The Kitchen Sink and Other Oddities

Atabey Kaygun

Kolmogorov-Smirnov Test

Description of the problem

In doing data analysis, sometimes one needs to test if two data sets are significantly different. Put it in a statistically verifiable statement: how do we check if two data sets viewed as random variables come from different distributions? One possible way of doing this is to employ Kolmogorov-Smirnov test.

Implementation

I am not going to try to implement my own version of the Kolmogorov distribution.
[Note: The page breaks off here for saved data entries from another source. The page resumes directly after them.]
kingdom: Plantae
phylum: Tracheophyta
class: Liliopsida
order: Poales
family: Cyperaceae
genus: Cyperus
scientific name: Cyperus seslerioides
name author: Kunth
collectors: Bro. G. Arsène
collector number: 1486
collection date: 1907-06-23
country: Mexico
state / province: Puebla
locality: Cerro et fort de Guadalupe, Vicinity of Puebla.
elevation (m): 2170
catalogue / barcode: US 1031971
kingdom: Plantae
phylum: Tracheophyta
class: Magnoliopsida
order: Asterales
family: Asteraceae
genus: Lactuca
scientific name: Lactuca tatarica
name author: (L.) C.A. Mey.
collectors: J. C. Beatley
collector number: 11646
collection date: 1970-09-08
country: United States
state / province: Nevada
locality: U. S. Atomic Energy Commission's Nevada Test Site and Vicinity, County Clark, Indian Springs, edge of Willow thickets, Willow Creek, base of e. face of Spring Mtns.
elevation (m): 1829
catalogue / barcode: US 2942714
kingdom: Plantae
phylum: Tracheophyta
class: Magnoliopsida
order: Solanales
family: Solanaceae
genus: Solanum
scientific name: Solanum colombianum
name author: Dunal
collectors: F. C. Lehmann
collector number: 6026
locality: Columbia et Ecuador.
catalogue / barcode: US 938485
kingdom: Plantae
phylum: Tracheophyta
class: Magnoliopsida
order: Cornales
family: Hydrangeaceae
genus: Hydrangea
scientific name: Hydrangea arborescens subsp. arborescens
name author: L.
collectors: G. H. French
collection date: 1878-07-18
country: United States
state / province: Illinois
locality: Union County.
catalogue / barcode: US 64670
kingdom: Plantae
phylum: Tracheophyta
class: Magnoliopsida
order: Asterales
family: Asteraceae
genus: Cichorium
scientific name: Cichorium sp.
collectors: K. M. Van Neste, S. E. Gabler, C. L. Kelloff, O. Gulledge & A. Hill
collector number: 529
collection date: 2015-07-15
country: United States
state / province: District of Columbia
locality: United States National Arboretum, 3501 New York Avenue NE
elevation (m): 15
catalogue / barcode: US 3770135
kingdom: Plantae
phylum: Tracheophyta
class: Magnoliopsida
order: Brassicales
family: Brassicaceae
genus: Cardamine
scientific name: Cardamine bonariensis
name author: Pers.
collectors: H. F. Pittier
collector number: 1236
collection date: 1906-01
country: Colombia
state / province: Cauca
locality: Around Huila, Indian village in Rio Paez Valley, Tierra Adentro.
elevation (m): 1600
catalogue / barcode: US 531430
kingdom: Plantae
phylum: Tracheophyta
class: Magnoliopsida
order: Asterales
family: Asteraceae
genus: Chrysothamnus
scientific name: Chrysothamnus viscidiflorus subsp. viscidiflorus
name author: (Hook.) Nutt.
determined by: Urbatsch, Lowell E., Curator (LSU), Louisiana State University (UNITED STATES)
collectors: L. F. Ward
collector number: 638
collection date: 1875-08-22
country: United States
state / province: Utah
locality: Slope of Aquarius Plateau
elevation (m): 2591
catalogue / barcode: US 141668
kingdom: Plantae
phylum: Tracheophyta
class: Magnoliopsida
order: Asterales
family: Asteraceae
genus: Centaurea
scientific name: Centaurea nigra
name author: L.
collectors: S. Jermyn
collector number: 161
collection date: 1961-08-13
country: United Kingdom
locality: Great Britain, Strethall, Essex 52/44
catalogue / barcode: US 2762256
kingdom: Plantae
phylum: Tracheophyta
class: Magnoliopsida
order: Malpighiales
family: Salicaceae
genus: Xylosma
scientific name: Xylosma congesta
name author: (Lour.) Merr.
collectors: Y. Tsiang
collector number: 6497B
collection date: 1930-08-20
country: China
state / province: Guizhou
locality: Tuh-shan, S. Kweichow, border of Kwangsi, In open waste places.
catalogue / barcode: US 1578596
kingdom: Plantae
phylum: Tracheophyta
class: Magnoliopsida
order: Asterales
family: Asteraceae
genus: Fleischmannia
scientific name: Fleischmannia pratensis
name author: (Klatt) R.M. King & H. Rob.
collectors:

I am going to use the C implementation written by Richard Simard and Pierre L’Ècuyer.

Download the C code together with the header file, and compile it using

gcc -fpic -shared KolmogorovSmirnovDist.c -lm -o ks.o

Let us define our own package in order not to pollute the global namespace.

(defpackage stats
   (:use common-lisp gsll cffi)
   (:import-from cffi load-foreign-library defcfun)
   (:import-from gsll make-random-number-generator sample))
#<PACKAGE "STATS">

(in-package :stats)
#<PACKAGE "STATS">

Now, we are ready to load the function KScdf from this library using cffi.

(load-foreign-library 
    "/home/kaygun/src/lisp/kolmogorov-smirnov/ks.so")
#<FOREIGN-LIBRARY KS.SO-664 "ks.so">

(defcfun ("KScdf" ks) :double (n :int) (x :double))
KS

I am going to need to get an empirical cumulative distribution function out of a given data set.

(defun cdf (xs)
  (let ((n (1- (length xs))))
    (lambda (x)
      (labels ((fn (a b)
                 (let ((m (truncate (/ (+ b a) 2))))
                   (cond
                     ((or (<= x (elt xs a))
                          (<= (- b a) 1))
                      (/ a n 1.0d0))
                     ((>= x (elt xs b))
                      (/ b n 1.0d0))
                     ((> (elt xs m) x) (fn a m))
                     (t (fn m b))))))
        (fn 0 n)))))
CDF

And, finally the test code:

(defun ks-test (xs ys)
  (multiple-value-bind (as bs)
      (if (>= (length xs) (length ys))
          (values xs ys)
          (values ys xs))
    (let* ((n (1- (length bs)))
           (fn (cdf (sort as #'<)))
           (cs (sort bs #'<))
           (d (loop for i from 0 below (length cs) maximize
                   (abs (- (funcall fn (elt cs i))
                           (/ i n 1d0))))))
      (cons d (- 1.0d0 (ks n d))))))
KS-TEST

Let us see how this works:

(let* ((n 200)
       (rng (make-random-number-generator +mt19937+))
       (xs (loop repeat n collect
               (sample rng :gaussian :sigma 1d0)))
       (ys (loop repeat (* 3 n) collect
               (sample rng :gaussian :sigma 1d0)))
       (zs (loop repeat (* 5 n) collect
               (+ 8d-1 (sample rng :gaussian :sigma 1.25d0)))))
    (list (ks-test xs ys)
          (ks-test xs zs)))
((0.07133329418377363d0 . 0.2511688455701715d0)
 (0.2042042042042042d0 . 1.8368679837110768d-4))

Analysis

Since p-value is about 0.25, the statistics we calculated for the first two datasets is not significant. We can’t say xs and ys are different. On the other hand, with statistical certainity we can say that xs and zs are different.